Content starts

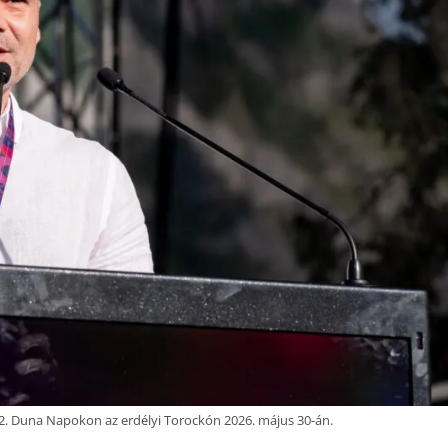
12. Duna Napokon az erdélyi Torockón 2026. május 30-án.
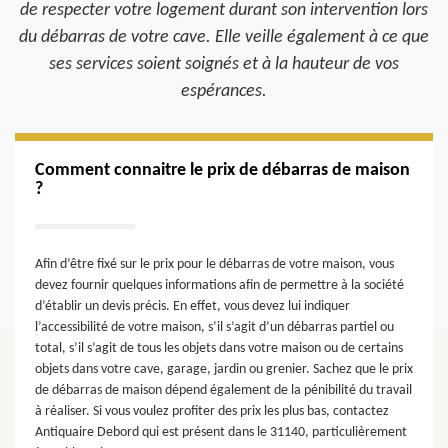
de respecter votre logement durant son intervention lors
du débarras de votre cave. Elle veille également à ce que
ses services soient soignés et à la hauteur de vos
espérances.
Comment connaitre le prix de débarras de maison
?
Afin d’être fixé sur le prix pour le débarras de votre maison, vous
devez fournir quelques informations afin de permettre à la société
d’établir un devis précis. En effet, vous devez lui indiquer
l’accessibilité de votre maison, s’il s’agit d’un débarras partiel ou
total, s’il s’agit de tous les objets dans votre maison ou de certains
objets dans votre cave, garage, jardin ou grenier. Sachez que le prix
de débarras de maison dépend également de la pénibilité du travail
à réaliser. Si vous voulez profiter des prix les plus bas, contactez
Antiquaire Debord qui est présent dans le 31140, particulièrement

Content ends

Within the material above, show every line that includes "également".

REPLY -
du débarras de votre cave. Elle veille également à ce que
de débarras de maison dépend également de la pénibilité du travail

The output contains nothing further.